A report by Bloomberg Thursday found that Semiconductor Manufacturing International Corp (SMIC). China’s premier chip manufacturer has developed the ability to produce chips to the highest Western standards despite US sanctions that had been designed to prevent such an advance.

According to a report by industry blog Tech Insights, which Bloomberg has confirmed, SMIC has produced Bitcoin mining semiconductors with 7-nanometer technology since last July. The figure represents the size of the transistors involved, and the smaller the figure, the smaller the transistors, and the more transistors that can be fit on a single chip. The more transistors on a chip, the faster and more efficient it will be.

Previously SMIC had only produced chips to a standard of 14-nanometers, and the US government had hoped to prevent any advance beyond that level.

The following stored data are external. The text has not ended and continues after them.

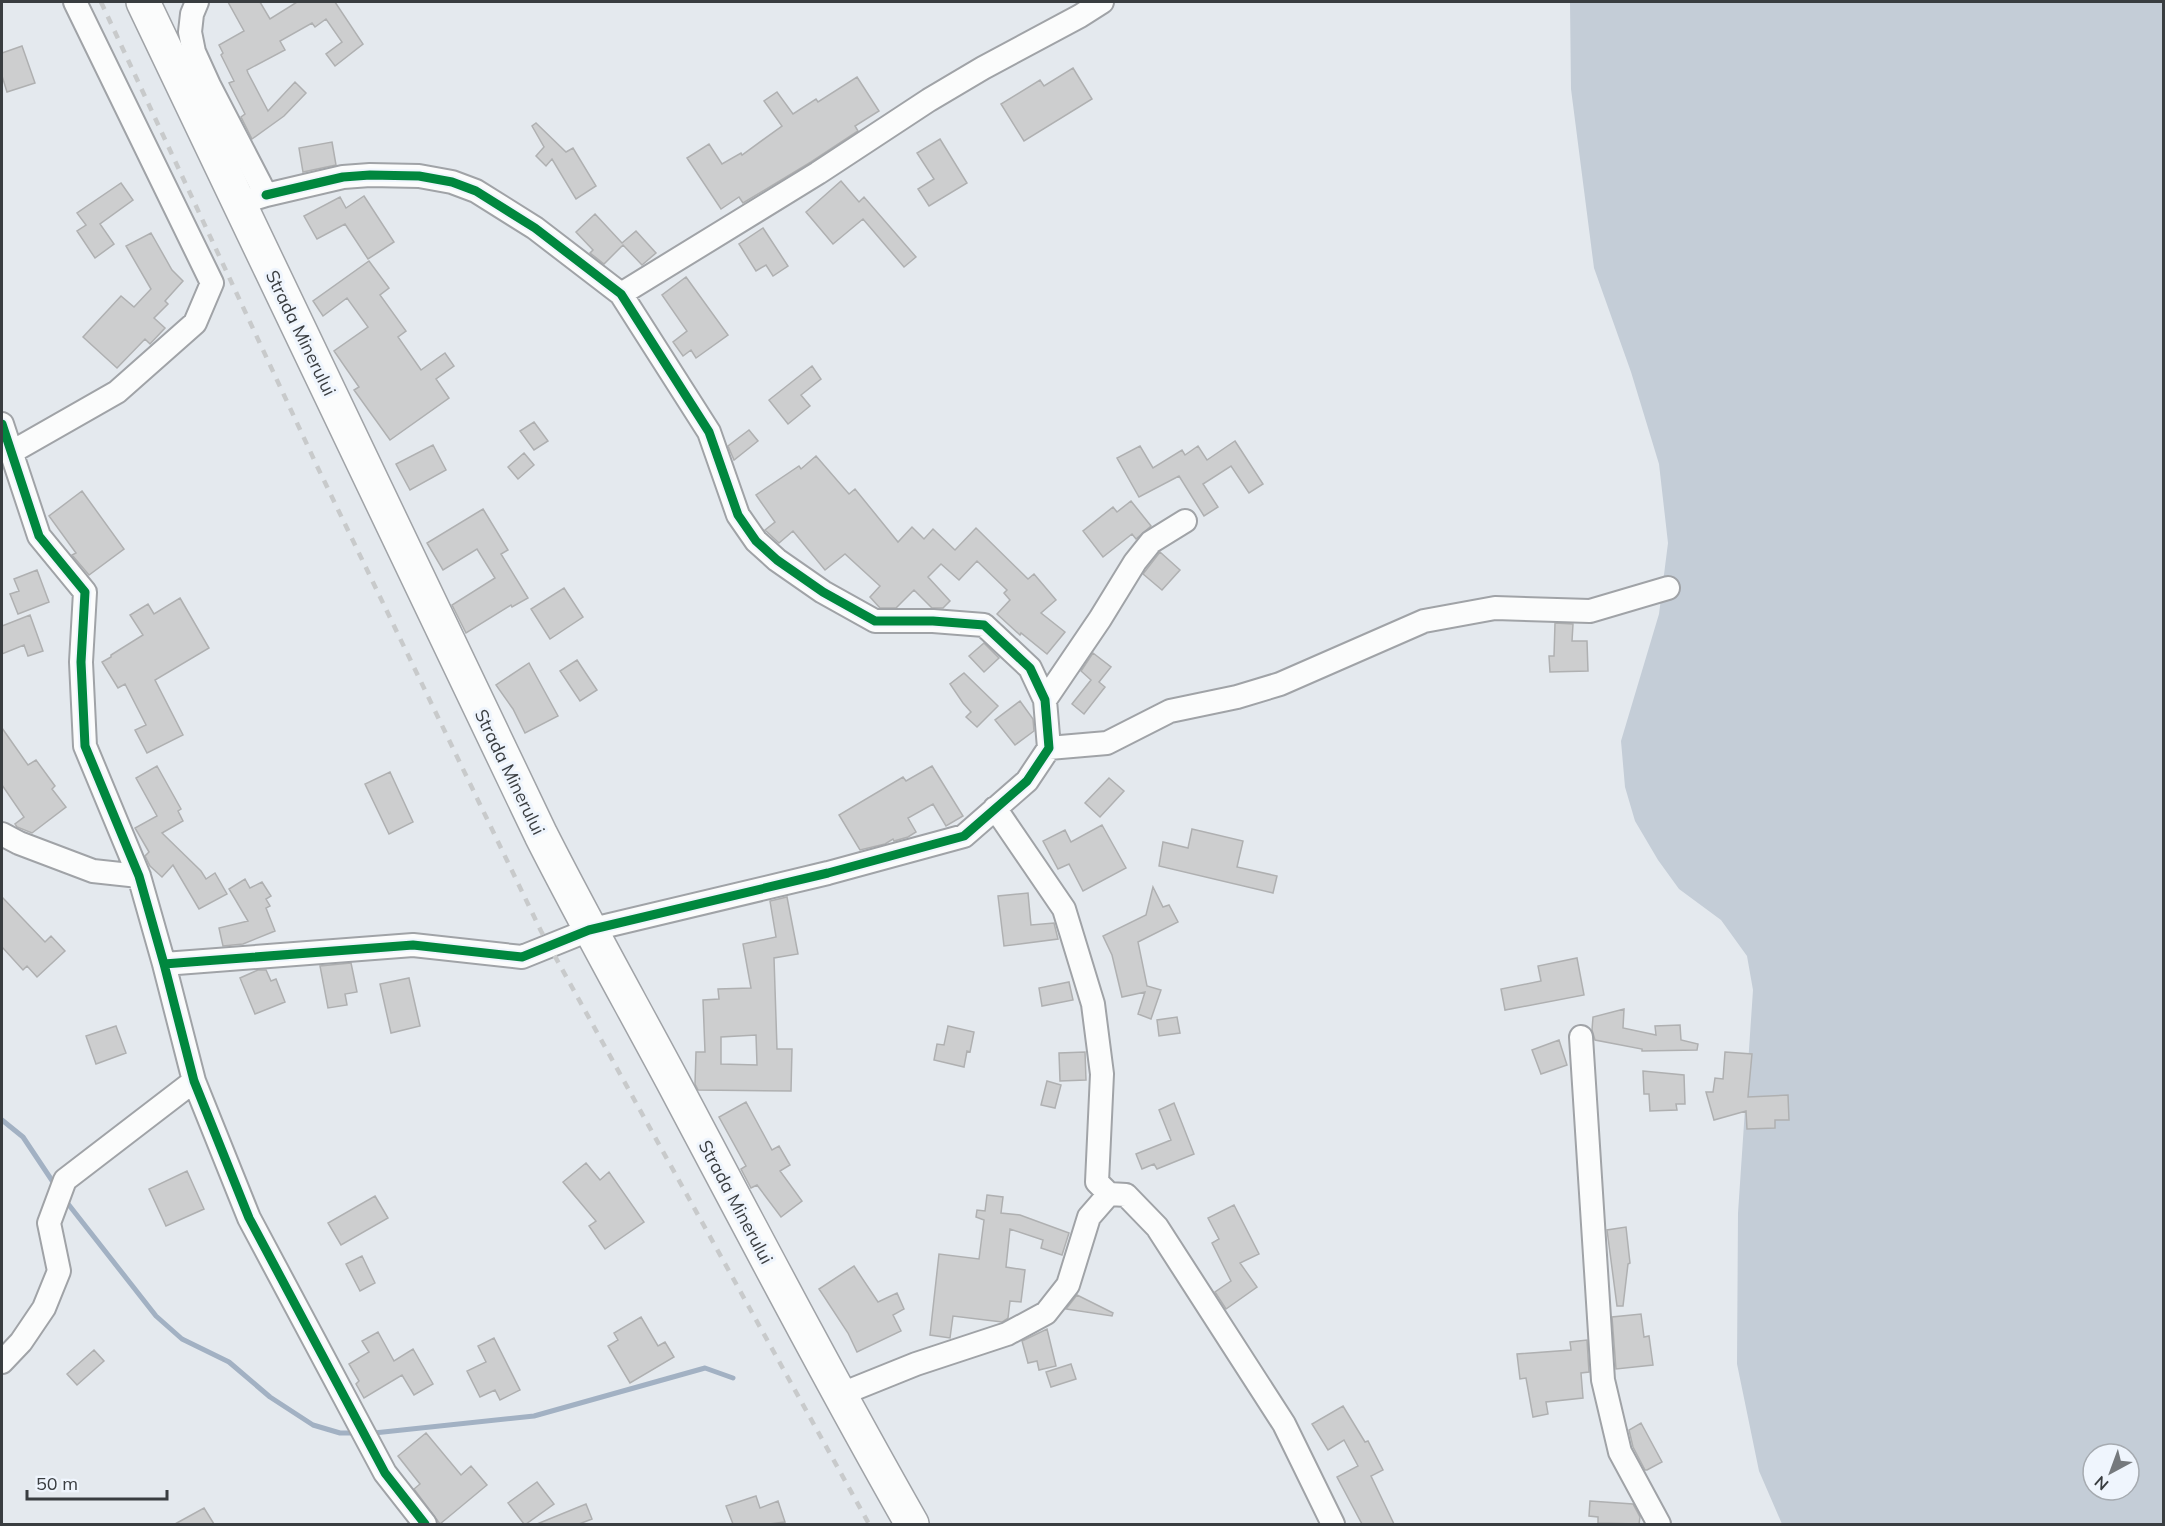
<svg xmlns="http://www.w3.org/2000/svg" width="2165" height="1526" viewBox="0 0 2165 1526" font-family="Mulish,sans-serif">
  <rect width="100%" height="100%" fill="#e4e9ee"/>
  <path fill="#c4cdd7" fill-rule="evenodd" d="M1570,2H2163V1524H1782L1759,1471L1737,1364L1738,1213L1753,990L1747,956L1721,920L1679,889L1658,860L1635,821L1625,787L1621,741L1659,614L1668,543L1659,464L1631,372L1594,268L1571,89ZM2093,1454H2129V1490H2093Z"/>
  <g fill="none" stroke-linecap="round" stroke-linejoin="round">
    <path stroke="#a2b1c3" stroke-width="5" d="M2,1120L23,1137L55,1185
      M65,1200L156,1316L182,1339L229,1362L270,1397L313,1425L340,1433H354
      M374,1433L534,1416L705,1368L733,1378"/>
  </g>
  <path fill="#cdcecf" stroke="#afb0b1" stroke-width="1.5" fill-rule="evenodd" d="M228,2H260L270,19L297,2H335L363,44L335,66L326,54L342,42L326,19L315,27L312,23L280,41L285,50L247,70L248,73L268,111L295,82L306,93L284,116L252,139L241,117L245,114L229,83L234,81L221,55L223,53L219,45L244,31Z
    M22,46L35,83L7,92L2,76V53Z
    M1073,68L1092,99L1024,141L1001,104L1040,80L1044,86Z
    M857,77L879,111L855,126L858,131L811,162L743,203L739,197L721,209L687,158L709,144L722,164L741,153L742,155L782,126L764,101L777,92L793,114L816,99L818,102Z
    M536,123L566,152L573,148L596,186L576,199L552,159L546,166L536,156L544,147L532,126Z
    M940,139L967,183L929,206L918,189L934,179L917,153Z
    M332,142L336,165L303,172L299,148Z
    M841,181L859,202L864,197L916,257L904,267L863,219L833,244L806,212Z
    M121,183L133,200L100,224L114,244L95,258L77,231L86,225L77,213Z
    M364,196L394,242L368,259L345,224L317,239L304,216L340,197L346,208Z
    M595,214L622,243L636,231L656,253L642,265L623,245L604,264L590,253L593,250L576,232Z
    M763,228L788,266L773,276L766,265L756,271L739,244Z
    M151,233L172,270L183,281L165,301L168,304L154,318L165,328L150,344L145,339L117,368L83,337L121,296L134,307L151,289L126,246Z
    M369,261L389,288L380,295L406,331L398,337L421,370L445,353L454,366L436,379L449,398L390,440L354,390L359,387L334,351L368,327L347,298L323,316L313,301Z
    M686,277L728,335L696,358L691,350L683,356L673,342L687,331L662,295Z
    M812,366L821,379L801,395L810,406L788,424L769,400Z
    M534,422L548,441L534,450L520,431Z
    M749,430L758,441L734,460L728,446Z
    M1235,441L1263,484L1249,493L1231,466L1203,484L1218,507L1204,516L1179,476L1139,497L1117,458L1140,446L1153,468L1182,450L1185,455L1198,446L1207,460Z
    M433,445L446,470L410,490L396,464Z
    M524,453L534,465L518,479L508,467Z
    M816,456L849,494L855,489L898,542L912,527L924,539L933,529L955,550L976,528L1028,579L1034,574L1056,600L1041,613L1065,632L1047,654L1021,633L1020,635L997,614L1010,600L1004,593L1007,590L977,561L959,580L941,564L928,577L950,601L943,608H932L914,590L896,608H880L870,597L880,586L845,554L825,570L793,531L779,543L765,530L775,522L756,495L799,466L801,469Z
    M82,491L124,549L89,575L72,555L76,553L49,516Z
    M1131,501L1151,526L1136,539L1132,534L1103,557L1083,531L1113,507L1117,512Z
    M483,509L508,550L501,554L528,598L512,607L511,605L466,633L452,605L495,578L477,549L443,570L427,543Z
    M1160,552L1180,570L1162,590L1143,574Z
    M37,570L49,602L18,614L10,594L19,591L14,579Z
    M564,588L583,617L550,639L531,609Z
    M180,598L209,648L155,680L183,735L147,753L135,730L146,725L125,684L118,688L102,662L111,657V655L143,635L130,615L148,604L154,614Z
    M30,615L43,651L28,656L24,645L2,654V626Z
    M1555,623L1573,624L1572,641H1587L1588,671L1550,672L1549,656H1554Z
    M984,643L999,658L984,672L969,656Z
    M1093,653L1111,667L1099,682L1105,687L1084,714L1072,704L1091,680L1081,671Z
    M577,660L597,690L580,701L560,671Z
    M529,663L558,716L525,733L513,709L496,685Z
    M964,673L998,706L977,727L966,717L971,712L963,703L950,684Z
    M1020,701L1033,719L1034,731L1015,745L995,720Z
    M2,728L28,765L36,760L55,786L52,789L66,807L32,833L17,827L15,824L24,817L2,785Z
    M157,766L181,809L178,811L183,821L162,833L201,871L206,879L215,873L227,894L199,909L173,865L162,877L150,866L145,856L149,852L135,828L157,816L136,778Z
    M932,766L963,816L946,826L933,804L908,818L916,832L908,837L894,841L893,839L885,844L860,850L839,815L903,777L906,781Z
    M390,772L413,822L389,834L365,784Z
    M1109,778L1124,791L1100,817L1085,803Z
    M1102,825L1126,868L1083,891L1069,864L1058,869L1043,841L1065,830L1071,842Z
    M1192,829L1243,841L1237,867L1277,876L1273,893L1159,866L1163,842L1188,848Z
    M245,879L250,888L262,882L271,896L266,899L270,906L266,908L275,931L243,944L223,946L219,928L248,921L229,889Z
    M1153,887L1163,907L1169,905L1178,922L1138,942L1147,986L1161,990L1151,1019L1138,1014L1145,992L1122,997L1112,955L1103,936L1146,915Z
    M1028,893L1031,925L1054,923L1058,939L1004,946L998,896Z
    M2,897L45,942L51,936L65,951L37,977L27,966L23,970L2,947Z
    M787,897L798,954L774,958L777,1049H792L791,1091L698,1090L695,1084L696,1052H705L703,1000L719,999L718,989L751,988L743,944L776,937L770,901ZM756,1035L757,1065L721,1064V1037Z
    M1577,958L1584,995L1505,1010L1501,989L1541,981L1538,966Z
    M351,963L357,992L345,994L347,1005L328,1008L320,966Z
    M258,970H266L271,981L276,979L285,1002L255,1014L240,978Z
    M409,978L420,1026L391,1033L380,984Z
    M1069,982L1073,1000L1042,1006L1039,988Z
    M1624,1009L1623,1028L1656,1035L1655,1026L1680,1025L1681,1040L1698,1044L1697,1050L1642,1051V1049L1595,1040L1592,1030L1593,1017Z
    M1177,1017L1180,1033L1159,1036L1157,1020Z
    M116,1026L126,1053L96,1064L86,1036Z
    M948,1026L974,1032L970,1052L967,1051L964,1067L934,1060L937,1044L944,1045Z
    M1559,1040L1567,1065L1541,1074L1532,1050Z
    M1085,1052L1086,1080L1060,1081L1059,1053Z
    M1725,1052L1752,1054L1748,1097L1788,1095L1789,1120H1775V1128L1747,1129L1746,1111L1714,1120L1706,1092H1713L1715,1078L1723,1079Z
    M1643,1071L1684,1075L1685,1104H1676L1677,1110L1650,1111L1649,1094H1644Z
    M1047,1081L1061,1085L1055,1108L1041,1105Z
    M746,1102L772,1150L779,1146L790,1165L780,1171L802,1201L781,1217L757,1185L751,1188L741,1169L746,1166L719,1117Z
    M1174,1103L1194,1154L1157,1169L1154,1164L1142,1169L1136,1154L1171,1140L1159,1110Z
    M586,1163L600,1180L609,1172L644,1222L605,1249L589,1226L596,1221L563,1182Z
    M187,1171L204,1209L166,1226L149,1189Z
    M987,1195L1003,1197L1001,1213L1020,1215L1069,1233L1062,1255L1041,1248L1043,1240L1010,1229L1006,1267L1025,1270L1021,1302L1010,1301L1008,1318L1002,1322L953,1316L950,1338L930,1335L939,1254L979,1259L984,1220L976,1217L977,1210L985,1211Z
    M375,1196L388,1218L341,1245L328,1223Z
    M1234,1205L1259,1254L1240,1263L1257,1287L1226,1309L1215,1292L1231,1281L1212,1243L1219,1239L1208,1218Z
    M1626,1227L1630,1263L1628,1264L1623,1306H1617L1607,1230Z
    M362,1256L375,1283L360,1291L346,1264Z
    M854,1266L878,1302L897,1293L904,1309L893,1315L901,1331L857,1352L848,1333L819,1289Z
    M1077,1295L1113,1313L1112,1316L1066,1309Z
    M1641,1314L1644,1337L1649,1336L1653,1365L1616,1369L1612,1317Z
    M641,1317L658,1346L665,1342L674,1357L630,1383L608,1346L618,1340L614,1333Z
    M1047,1329L1056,1366L1039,1370L1037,1361L1028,1363L1022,1341Z
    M378,1332L394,1361L413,1349L433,1384L414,1395L402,1375L364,1398L356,1384L359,1381L349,1364L369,1352L362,1341Z
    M494,1338L520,1390L500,1400L495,1390L480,1397L467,1371L486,1362L478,1346Z
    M1587,1340L1589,1372L1581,1373L1583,1398L1546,1402L1548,1414L1533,1417L1526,1378L1520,1379L1517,1354L1571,1350L1570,1342Z
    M94,1350L104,1361L77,1385L67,1374Z
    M1071,1364L1076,1379L1051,1387L1046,1372Z
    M1343,1406L1365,1442L1368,1441L1383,1470L1371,1476L1394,1524H1362L1337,1477L1358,1466L1344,1440L1328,1450L1312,1424Z
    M1641,1423L1662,1462L1647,1470H1645L1633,1447L1629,1430Z
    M426,1433L461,1475L471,1466L487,1485L440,1524L414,1489L420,1484L398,1456Z
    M537,1482L554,1504L526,1524H524L508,1503Z
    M756,1496L760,1508L778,1501L785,1522L769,1524H733L726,1506Z
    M1590,1501L1633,1504L1640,1517L1639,1524L1598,1523V1517L1589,1516Z
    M586,1504L592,1519L579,1524H537Z
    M204,1508L214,1524H175Z"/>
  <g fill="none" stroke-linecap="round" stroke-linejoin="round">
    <g stroke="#a0a3a7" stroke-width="26">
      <path id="street" d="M197,2L192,14L190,32L194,52L209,85L266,195L253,199
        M621,294L818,173L929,100L983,68L1080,16L1102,2
        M2,424L39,536L85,592L81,662L85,746L139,876L164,964L194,1081L249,1218L385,1473L425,1524
        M10,453L117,392L195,323L212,283L75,2
        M1045,700L1100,619L1135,562L1151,542L1185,521
        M1049,748L1107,743L1170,711L1237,697L1280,684L1424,621L1495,608L1590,611L1668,588
        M995,808L1064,909L1093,1004L1102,1074L1097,1182L1109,1194
        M2,834L19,843L93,871L139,876
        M164,964L413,945L522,957L589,930L828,873L964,836L1027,781L1049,748L1045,700L1030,668L984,625L933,621H875L823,592L777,560L756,541L738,515L709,432L621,294L535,228L476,191L452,182L419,176L370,175L343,177L266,195
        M1581,1037L1603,1380L1620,1452L1659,1524
        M2,1362L21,1342L44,1308L59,1271L49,1223L65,1180L194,1081
        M839,1395L916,1364L1007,1334L1046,1313L1068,1285L1089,1217L1109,1194L1126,1195L1157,1227L1284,1424L1333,1524"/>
    </g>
    <g stroke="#a0a3a7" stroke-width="36">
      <path id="primary" d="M143,2L541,835C583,918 628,998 672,1080C751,1229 829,1378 912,1524"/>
    </g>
    <use href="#street" stroke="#fbfcfc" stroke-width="22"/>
    <use href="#primary" stroke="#fbfcfc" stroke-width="33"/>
    <path stroke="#c8cacb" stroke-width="4.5" stroke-dasharray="8 8" stroke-linecap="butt" d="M101,2L317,466L541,931L869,1524"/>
    <g stroke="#eff5fd" stroke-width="13">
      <path id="cycleway" d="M2,424L39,536L85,592L81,662L85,746L139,876L164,964L194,1081L249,1218L385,1473L425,1524
        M164,964L413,945L522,957L589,930L828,873L964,836L1027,781L1049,748L1045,700L1030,668L984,625L933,621H875L823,592L777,560L756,541L738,515L709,432L621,294L535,228L476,191L452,182L419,176L370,175L343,177L266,195"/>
    </g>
    <use href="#cycleway" stroke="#00873e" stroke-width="9"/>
  </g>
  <g text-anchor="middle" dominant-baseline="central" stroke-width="6" stroke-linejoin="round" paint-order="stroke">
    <g font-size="18" fill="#393d40" stroke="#eff5fd">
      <text transform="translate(301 333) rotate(64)">Strada Minerului</text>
      <text transform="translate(510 772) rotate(64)">Strada Minerului</text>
      <text transform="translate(736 1202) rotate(62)">Strada Minerului</text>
    </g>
  </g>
  <rect width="2165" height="1526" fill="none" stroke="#393d40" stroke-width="6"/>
  <g transform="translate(2111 1472) rotate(221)"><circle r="28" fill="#eff5fd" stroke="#a6abb1" stroke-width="1.5"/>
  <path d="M0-4.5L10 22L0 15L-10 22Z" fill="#75797d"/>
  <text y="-9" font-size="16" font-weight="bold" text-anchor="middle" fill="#393d40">N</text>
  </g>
  <path d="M27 1490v9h140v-9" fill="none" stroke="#393d40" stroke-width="3"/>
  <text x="36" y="1490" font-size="18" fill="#393d40" stroke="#eff5fd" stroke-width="4.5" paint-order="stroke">50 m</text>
</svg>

In 2020, the US government had banned export of equipment capable of producing 10nm and below level chips to SMIC. Currently the US government is focusing on preventing Dutch supplier ASML from supplying similar machines to SMIC.

Although ASML is already forbidden from selling its most advanced equipment to SMIC, the Biden administration is trying to tighten the ban to include less advanced technologies as well.

Currently Taiwan’s TSMC and South Korea’s Samsung can make 7nm semiconductors, while US-based Intel is slated to release its own 7nm chip next year. Currently the most advanced US and European chips are only 12nm.

It is not clear how China has reached this level of technological sophistication. Some have suggested they may have modified their 14nm tooling.

In addition to representing a dangerous advance for Chinese technological sophistication, the new chips also pose a threat to the geopolitical battlefield, where Washington has been trying to leverage its access to technology to deny Russia access to Western technology in retaliation for the invasion of Ukraine.

In March, the US Department of Commerce threatened SMIC with the withholding of manufacturing software the company required, if the company continued to export semiconductors to Russia and Belarus. The Chinese had refused to join in the Western sanctions regime against Russia, saying it would, “continue to maintain normal trade, economic, and financial ties” with Russia.

For its part, SMIC maintained they have never had any Russian customers, and the company has, “always been operating in compliance” with US sanctions.